(TRY IT) Keep only the lines that hold the string "Wipes", filtering out the rest of the entries below.

--------------------------------

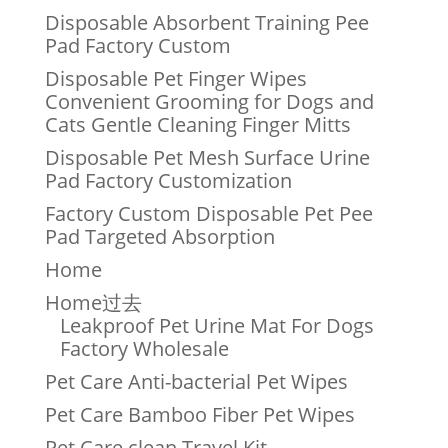
Disposable Absorbent Training Pee
Pad Factory Custom
Disposable Pet Finger Wipes
Convenient Grooming for Dogs and
Cats Gentle Cleaning Finger Mitts
Disposable Pet Mesh Surface Urine
Pad Factory Customization
Factory Custom Disposable Pet Pee
Pad Targeted Absorption
Home
Home过去
Leakproof Pet Urine Mat For Dogs
Factory Wholesale
Pet Care Anti-bacterial Pet Wipes
Pet Care Bamboo Fiber Pet Wipes
Pet Care clean Travel Kit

--------------------------------

(TASK RESPONSE)
Disposable Pet Finger Wipes
Pet Care Anti-bacterial Pet Wipes
Pet Care Bamboo Fiber Pet Wipes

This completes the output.